Over 2,000 global business leaders, political leaders, and senior climate negotiators at the Business & Climate Summit pledged this week to lead a global transition to a low-carbon, climate-resilient economy.
The main question is “who will lead?” Policymakers call for business leadership, and business leaders call for well-founded policy. The Business & Climate summit—the centerpiece event of Paris Climate Week—at least brought the groups together for constructive dialogue. Collectively, attendees represented over 6.5 million forward-looking companies from more than 130 countries. The organizers noted that despite prevailing uncertainty about global climate policy, the corporate green bond market worldwide tripled to almost $40 billion in 2014—with further growth expected this year.
François Hollande, President of the French Republic, opened the gathering. Participants addressed these questions:
How can business work with government to support development, grow the economy, and limit global temperature rise to 2° Celsius?
- How will effective carbon pricing unleash innovation, create new markets, generate employment, reduce energy consumption, and increase savings?
- How will a global, long-term goal in the Paris agreement mobilize capital and accelerate the transition to a low carbon economy?
Led by the International Chamber of Commerce, leading private-sector networks called on governments to recognize a “consultative role” for business while crafting the future climate pact. Said one of the leading figures:
“Such a role would enable business to play a structured—and constructive—part in helping shape effective policies to speed emissions reductions and build climate resilience. It would, at a stroke, be a significant step forward in the way we go about addressing the shared challenge of climate change.”

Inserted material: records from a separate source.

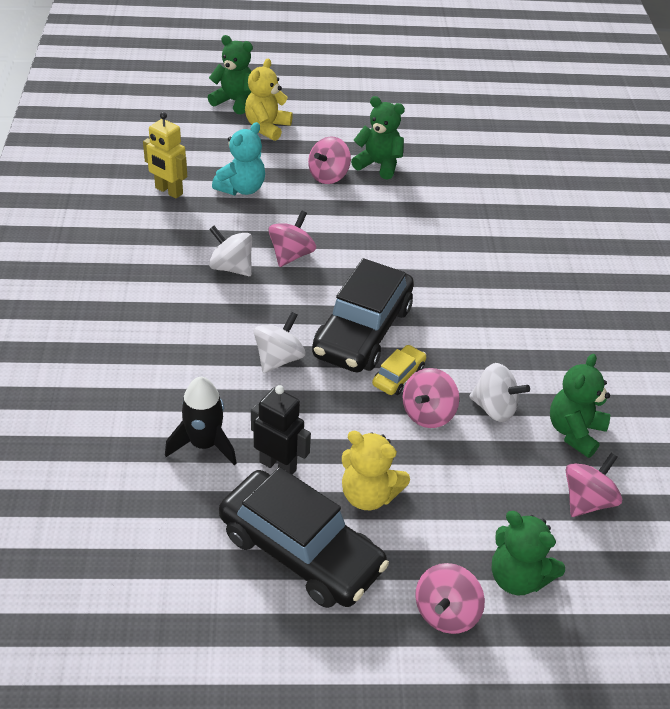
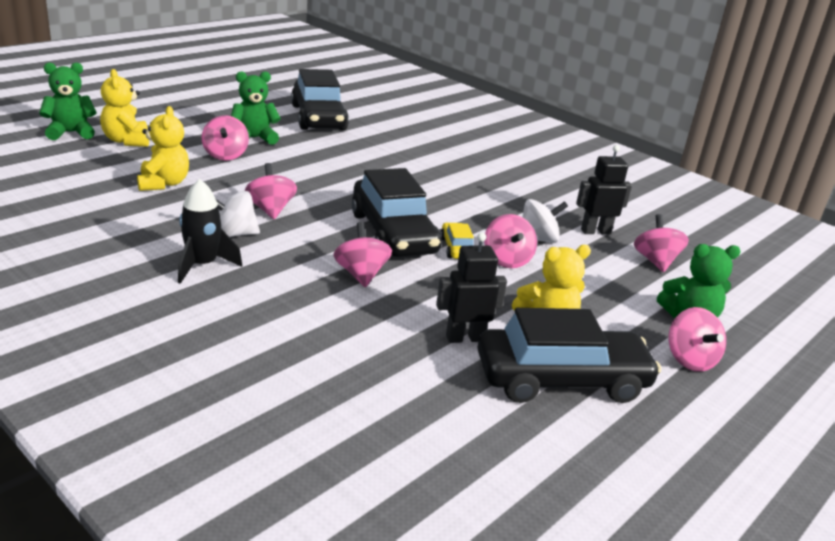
camera: 45 degrees left, 15 degrees down
yellow robot [143,112,187,199] -> none
black rocket [165,377,237,466] -> black rocket moved to [178,179,242,284]
turquoise teddy bear [212,122,265,195] -> yellow teddy bear [137,106,189,191]
white spinning top [254,312,305,373] -> pink spinning top [334,222,392,287]
green teddy bear [550,354,610,458] -> black robot [576,145,632,234]
none -> black car [291,69,349,130]

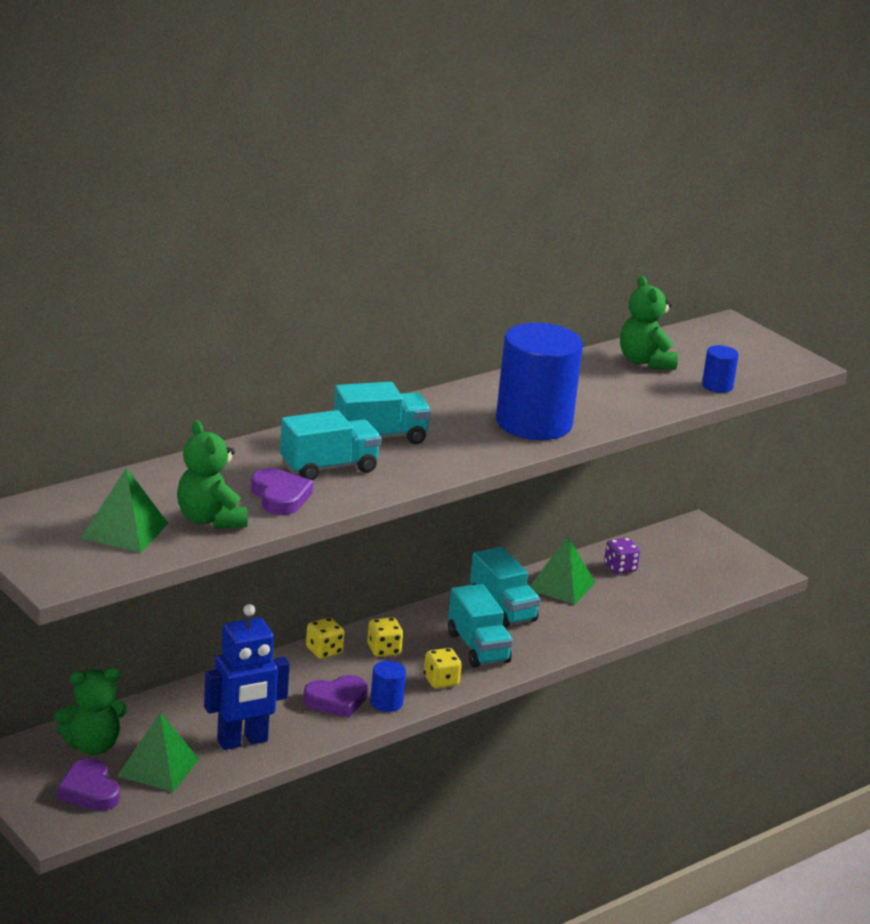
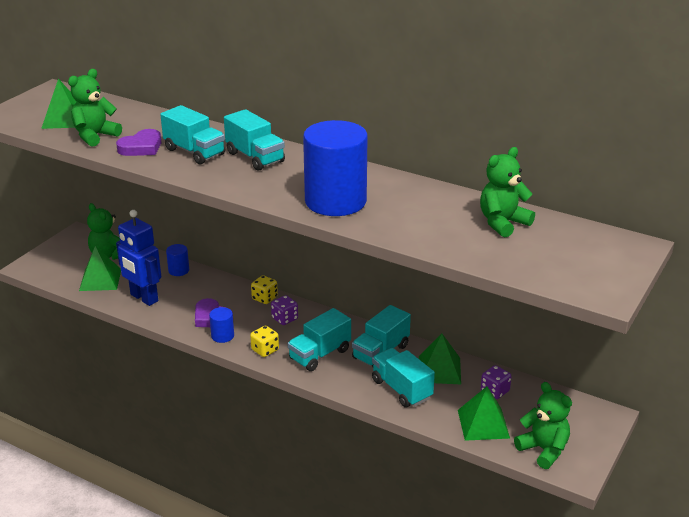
camera: 70 degrees right, 5 degrees up
purple heart [57,758,120,811] -> none
yellow dice [367,617,403,657] -> purple dice [271,295,298,325]
blue cylinder [702,345,739,393] -> blue cylinder moved to [166,244,189,276]
none -> turquoise truck [372,348,435,407]
none -> green pyramid [458,386,510,441]
none -> green teddy bear [514,382,572,469]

Specific topics discussed:
Inclusion of business in the UN’s updated NAZCA Portal. NAZCA (Non-State Actor Zone for Climate Action) is named after the Nazca Lines, a renowned cultural feature south of Lima that was desecrated last year by Greenpeace activists). This complete database of world climate actions will serve as a central point where businesses can register their pre- and post-2020 funding for a transition to low-carbon growth, along with the contributions of governments, nongovernmental organizations, and others. The investor data will be published along with government and NGO information. CDP, the Carbon Climate Registry, and Global Investors on Climate Change worked on the NAZCA project.
Need for a robust and ambitious deal at COP-21 that works with business to reduce greenhouse gas emissions by turning existing market failures into market opportunities.
More ambition needed from national governments in their Intended Nationally Determined Contributions to deter climate change, and active support for policymakers who set clear frameworks for investment and deployment of climate-friendly solutions.
At the same time the Business & Climate summit urged governments to set policy, CDP, a London-based nonprofit that crunches data on corporate environmental impacts, issued a separate report that 81% of the world’s 500 largest companies have set targets to reduce their carbon footprints. However, CDP noted that few of the biggest emitters have set long-term targets large enough to keep warming under the two-degree limit, and few extend beyond 2030. CDP also urged companies to align their targets with current climate science.
Ali al-Naimi, Saudi Arabia’s oil minister, told the summit that his country—currently the world’s largest crude exporter—could cut out fossil fuel use by midcentury and sunsequently become a net exporter of wind and solar electricity.
Glencore chairman Tony Hayward called for an end to fossil fuel subsidies as a prelude to putting a price on carbon. However, he and and other fossil fuel producers said that renewable energy will not be able to replace coal in developing nations. They also pooh-poohed the idea that their product would become a stranded asset. Executives of solar and wind power companies disagreed.
Other top European companies called for a complete phase-out of fossil fuel subsidies and a global price on carbon emissions, perhaps similar to the European Union Emissions Trading System, which some observers feel lacks sharp enough teeth. These topics are likely to recur at the EU-China talks scheduled for next month and at subsequent meetings before the Paris summit. It’s a sign of the times that multinational business is beginning to pay serious attention to them.